(Chart understanding data)

|---|

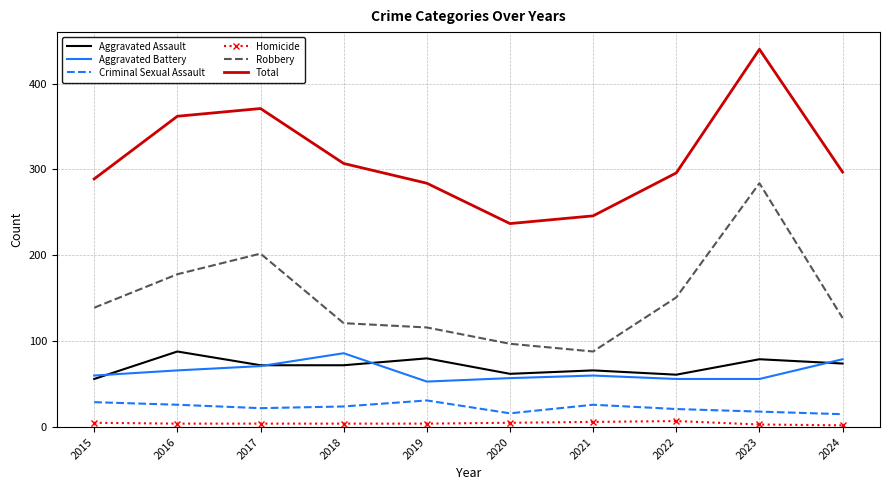

What is the difference between the Total values at 2022 and 2017?

75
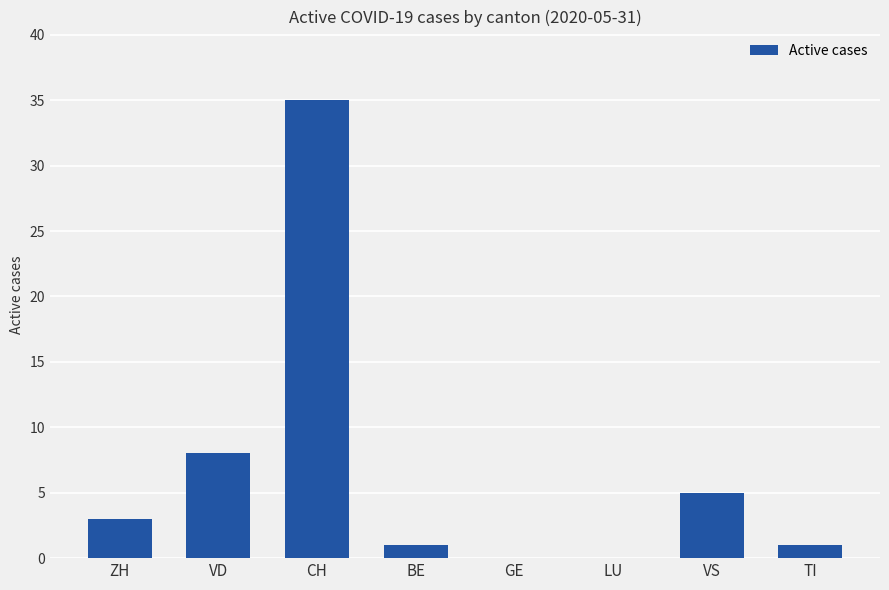

What is the change in value from ZH to VS?

+2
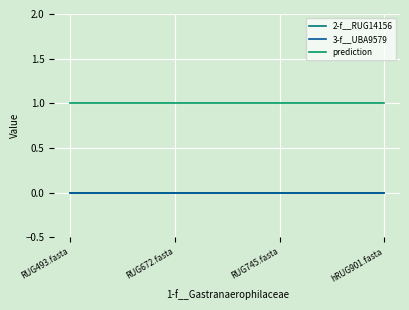

Does the chart display data point markers on the line(s)?

No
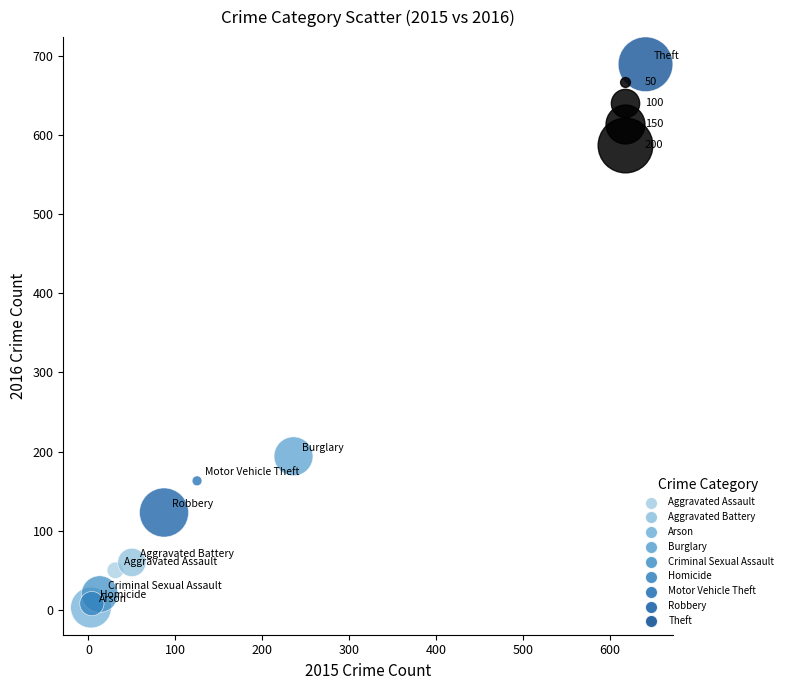

What Y value in the scatter plot is closest to 346?

194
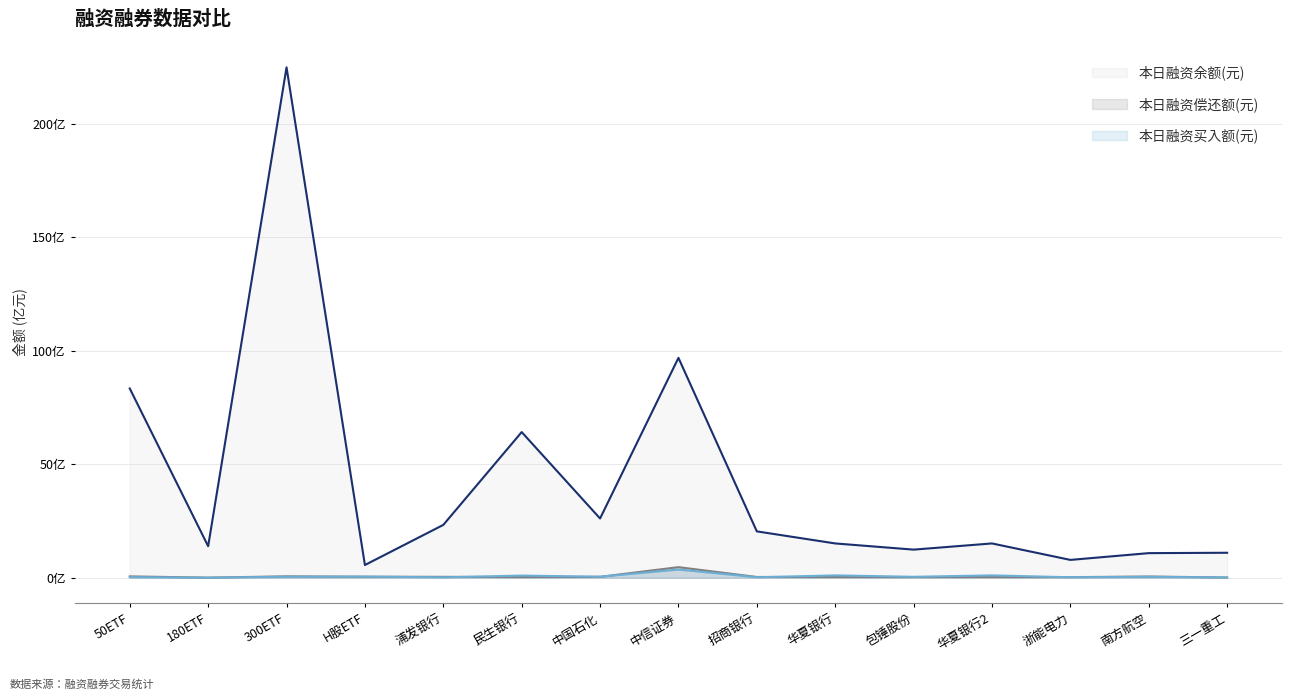

Which series has the largest total across all categories?

本日融资余额(元)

|---|

→ WORK INSTRUCTION
Write out every line of the records above word for word, omitting the pictures.

→ RESULT BELOW
What is the difference between the Total values at 2022 and 2017?

75

What is the change in value from ZH to VS?

+2

Does the chart display data point markers on the line(s)?

No

What Y value in the scatter plot is closest to 346?

194

Which series has the largest total across all categories?

本日融资余额(元)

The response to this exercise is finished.